Native projects stay per-app — Nx targets wrap cap sync and friends so the developer experience feels unified even though ios/ and android/ live under each app.

History preservationgit subtree import means git log --follow still works on individual files. You can trace a file back through the original repo. This matters when you are debugging something that was introduced before the merge.

Things that bit us

Builder and output path mismatch — one of the apps was on an older Angular builder that put web assets in a different directory. Capacitor config had to match. Easy to miss when you fix “the build” on one app and assume the others work the same way.

Gitignored files that the build needs — one app generated its index.html from environment variants and had it in .gitignore. CI builds from a clean clone, so it just was not there. Only showed up when CI ran for the first time.

Shared dependency bumps — one package.json means one version of everything. A breaking change in something like a carousel library forces a coordinated migration across all three apps in one commit. Honestly this is still better than discovering later that the three repos each applied a different workaround.

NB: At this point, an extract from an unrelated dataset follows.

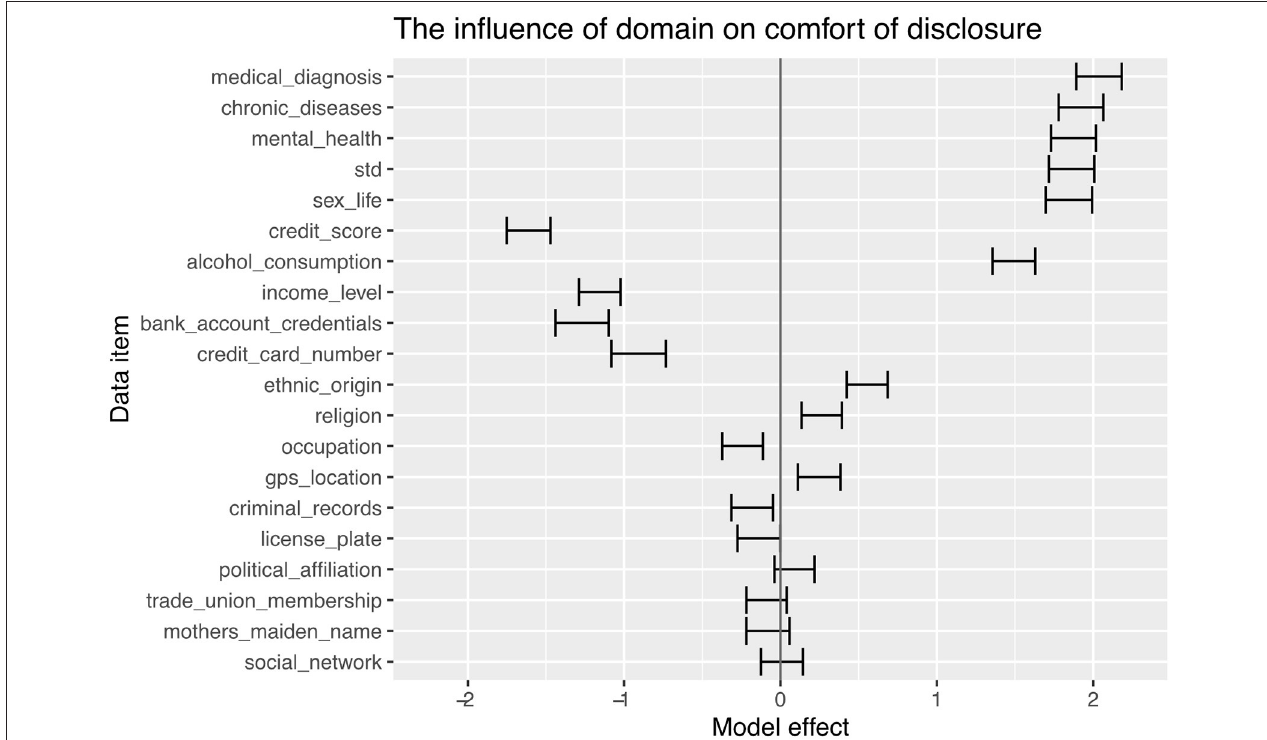
FIGURE 5 | The influence of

CI secret sprawl — three apps, two platforms, multiple environments, multiple vendors. That is a lot of context variables. We ended up writing a checklist document just to track what goes where during the cutover. Without it you get a green pipeline that cannot actually sign a build.

Where we landed

One repo, three apps on identical dependency versions. Four shared libraries used across hundreds of app files. One ESLint config. One CI entry point with path-filtered workflows. The remaining work is extracting the last bits of duplicated UI and parameterizing the per-app build scripts so they truly live in one place. Normal post-merge cleanup.

Why this kind of work suits AI agents

The judgment calls — what to extract, what stays app-specific, when to stop an automated refactor that is heading in the wrong direction — those are still human decisions. But the volume work, reading three codebases in parallel, making consistent edits across hundreds of files, diagnosing test failures from wall-of-text stack traces, that is where agents shine if you give them enough context.

Two things made the biggest difference: having the design document written up front so the agent had a stable target across sessions, and scoping each session narrowly (“extract these two libraries”, “produce a single CI config with path filtering”) so there was a clear finish line.

If you are considering the same move: get your versions aligned before you start, preserve git history if you can, treat CI and secrets as a first-class workstream, and batch cross-app dependency upgrades so you do not end up fixing the same breaking change three times.

Related: migrating a single Ionic app to Angular standalone components, and using parallel AI agents when one conversation is not enough.

Was any of this easy? No. Was it falling off a ladder hard? Also no.